On Hamilton, we need to load the right modules. We’ll need a modern version of Python, along with an MPI library. If you’re running on your own system and have set things up right, you don’t need modules.

To load a module (which sets up the environment) we need to run module load MODULENAME. So log in and load

python/3.6.8
gcc/8.2.0
intelmpi/gcc/2019.6

Our hello world code looks like this

parallel/hello/hello.py
from mpi4py import MPI  # This automatically calls MPI_Init

comm = MPI.COMM_WORLD

rank = comm.rank
size = comm.size

name = MPI.Get_processor_name()

print(f"Hello, World! I am rank {rank} of {size}. Running on node {name}")

# MPI_Finalize is called in an atexit handler.

This doesn’t look that different from a serial hello world, except there are a bunch of additional calls to library functions in the MPI package.

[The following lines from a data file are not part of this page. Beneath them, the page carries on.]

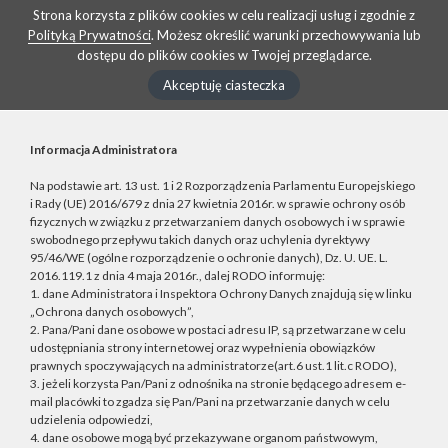
Strona korzysta z plików cookies w celu realizacji usług i zgodnie z
Polityką Prywatności
. Możesz określić warunki przechowywania lub
dostępu do plików cookies w Twojej przeglądarce.
Akceptuję ciasteczka
Informacja Administratora
Na podstawie art. 13 ust. 1 i 2 Rozporządzenia Parlamentu Europejskiego
i Rady (UE) 2016/679 z dnia 27 kwietnia 2016r. w sprawie ochrony osób
fizycznych w związku z przetwarzaniem danych osobowych i w sprawie
swobodnego przepływu takich danych oraz uchylenia dyrektywy
95/46/WE (ogólne rozporządzenie o ochronie danych), Dz. U. UE. L.
2016.119.1 z dnia 4 maja 2016r., dalej RODO informuję:
1. dane Administratora i Inspektora Ochrony Danych znajdują się w linku
„Ochrona danych osobowych”,
2. Pana/Pani dane osobowe w postaci adresu IP, są przetwarzane w celu
udostępniania strony internetowej oraz wypełnienia obowiązków
prawnych spoczywających na administratorze(art.6 ust.1 lit.c RODO),
3. jeżeli korzysta Pan/Pani z odnośnika na stronie będącego adresem e-
mail placówki to zgadza się Pan/Pani na przetwarzanie danych w celu
udzielenia odpowiedzi,
4. dane osobowe mogą być przekazywane organom państwowym,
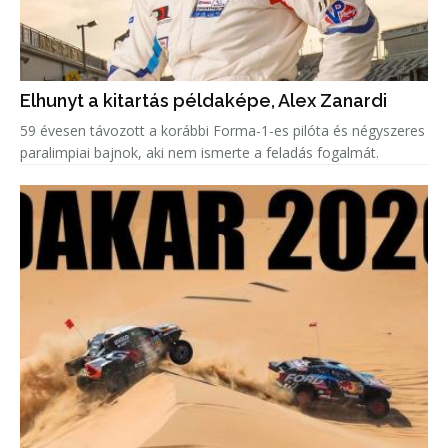
Elhunyt a kitartás példaképe, Alex Zanardi
59 évesen távozott a korábbi Forma-1-es pilóta és négyszeres
paralimpiai bajnok, aki nem ismerte a feladás fogalmát.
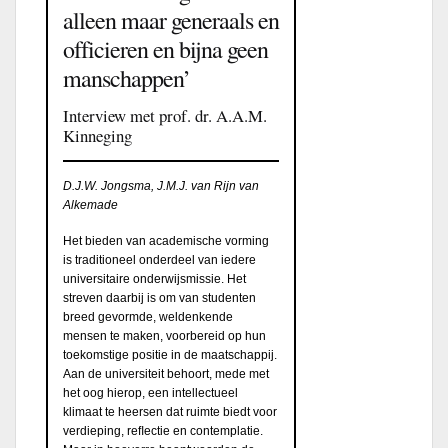
alleen maar generaals en
officieren en bijna geen
manschappen’
Interview met prof. dr. A.A.M.
Kinneging
D.J.W. Jongsma, J.M.J. van Rijn van
Alkemade
Het bieden van academische vorming
is traditioneel onderdeel van iedere
universitaire onderwijsmissie. Het
streven daarbij is om van studenten
breed gevormde, weldenkende
mensen te maken, voorbereid op hun
toekomstige positie in de maatschappij.
Aan de universiteit behoort, mede met
het oog hierop, een intellectueel
klimaat te heersen dat ruimte biedt voor
verdieping, reﬂectie en contemplatie.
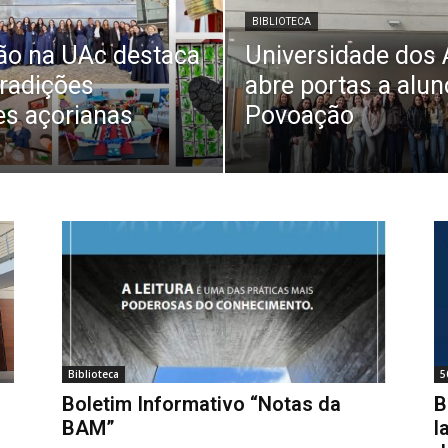
BIBLIOTECA
ão na UAc destaca
Universidade dos
tradições
abre portas a alun
es açorianas
Povoação
Biblioteca
5
Boletim Informativo “Notas da
B
BAM”
l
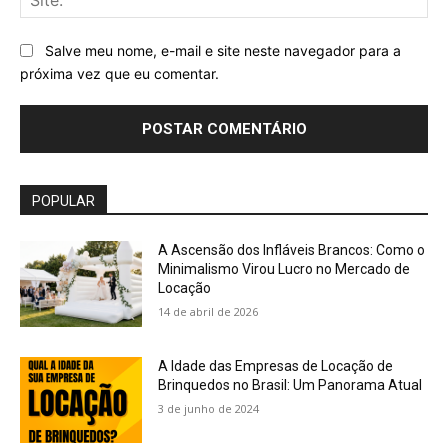
Salve meu nome, e-mail e site neste navegador para a
próxima vez que eu comentar.
POPULAR
A Ascensão dos Infláveis Brancos: Como o
Minimalismo Virou Lucro no Mercado de
Locação
14 de abril de 2026
A Idade das Empresas de Locação de
Brinquedos no Brasil: Um Panorama Atual
3 de junho de 2024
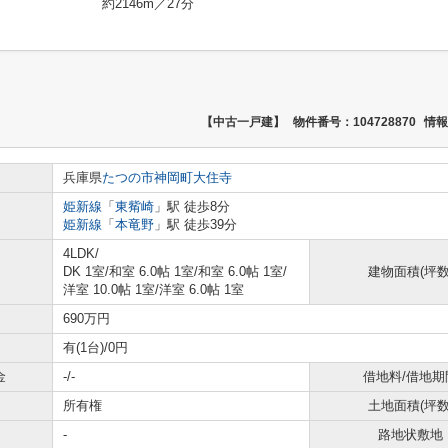
約2146m／27分
【中古一戸建】
物件番号：104728870
情報
兵庫県
たつの市
神岡町大住寺
姫新線
「
東觜崎
」駅 徒歩8分
姫新線
「
本竜野
」駅 徒歩39分
4LDK/
DK 1室
/
和室 6.0帖 1室
/
和室 6.0帖 1室
/
建物面積(坪数
洋室 10.0帖 1室
/
洋室 6.0帖 1室
690万円
有(1台)/0円
金
-/-
借地料/借地期
所有権
土地面積(坪数
-
路地状敷地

We need to install mpi4py to be able to run this, so let’s make a virtual environment

$ python -m venv comp4187

and activate it

$ . comp4187/bin/activate
(comp4187) $

Your prompt should have changed.

Now install mpi4py

(comp4187) $ pip install mpi4py

Let’s confirm that it works using only one process by running

(comp4187) $ python hello.py

To run in parallel, we need to use the mpirun launcher. This takes care of allocating parallel resources and setting up the processes such that they can communicate with one another.

We can run it on the login node using four parallel processes with

(comp4187) $ mpirun -n 4 python hello.py
You should not use the login node for large-scale computation, but instead use a batch script and submit to the batch system. You should also use the batch system when benchmarking.

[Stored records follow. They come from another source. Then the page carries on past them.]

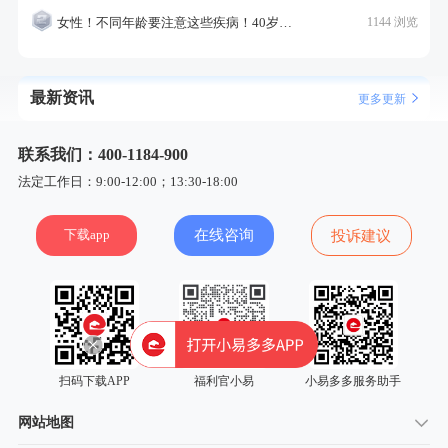
女性！不同年龄要注意这些疾病！40岁的这个疾病最需要注意！
1144 浏览
最新资讯
更多更新
联系我们：400-1184-900
法定工作日：9:00-12:00；13:30-18:00
下载app
在线咨询
投诉建议
扫码下载APP
福利官小易
小易多多服务助手
网站地图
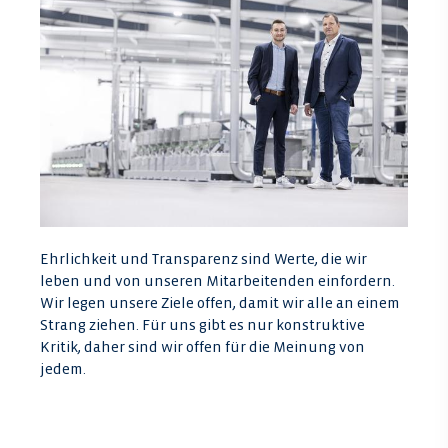
Ehrlichkeit und Transparenz sind Werte, die wir
leben und von unseren Mitarbeitenden einfordern.
Wir legen unsere Ziele offen, damit wir alle an einem
Strang ziehen. Für uns gibt es nur konstruktive
Kritik, daher sind wir offen für die Meinung von
jedem.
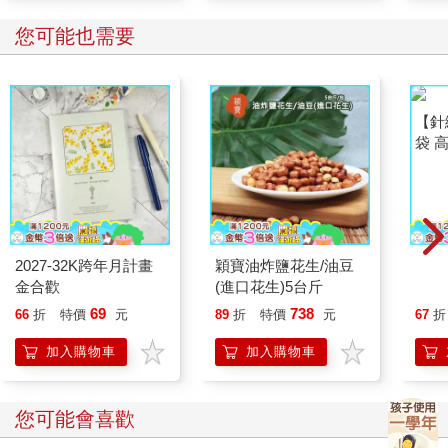
您可能也需要
2027-32K跨年月計畫
穎寶油炸鹽花生/油豆
【針
金合歡
(進口花生)5台斤
袋 
袋 
69
738
66
折
特價
元
89
折
特價
元
67
折
加入購物車
加入購物車
您可能會喜歡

If we want to submit to the backend, we need to write a batch script

parallel/hello/hello.slurm
#!/bin/bash

# 1 node
#SBATCH --nodes=1
#SBATCH --ntasks-per-node=24
#SBATCH --job-name="hello-mpi"
#SBATCH -o hello-mpi.%J.out
#SBATCH -e hello-mpi.%J.err
#SBATCH -t 00:01:00
#SBATCH -p par7.q

source /etc/profile.d/modules.sh

module load intelmpi/gcc/2019.6
module load python/3.6.8

# You'll need to activate a virtual environment that contains mpi4py
# Before this works
mpirun python hello.py

On some systems you need to specify the number of processes you want to use when executing mpirun. However, on Hamilton, the metadata in the scheduler is used to determine the number of processes. Here we request 1 node and 24 tasks per node.

Hence you should only explicitly specify if you want to run with an amount of parallelism different to that specified in your submission script.

Question

Try running on two compute nodes, by changing the --nodes=1 line to --nodes=2 in the batch script. How many total processes do you now have? What do you notice about the node names?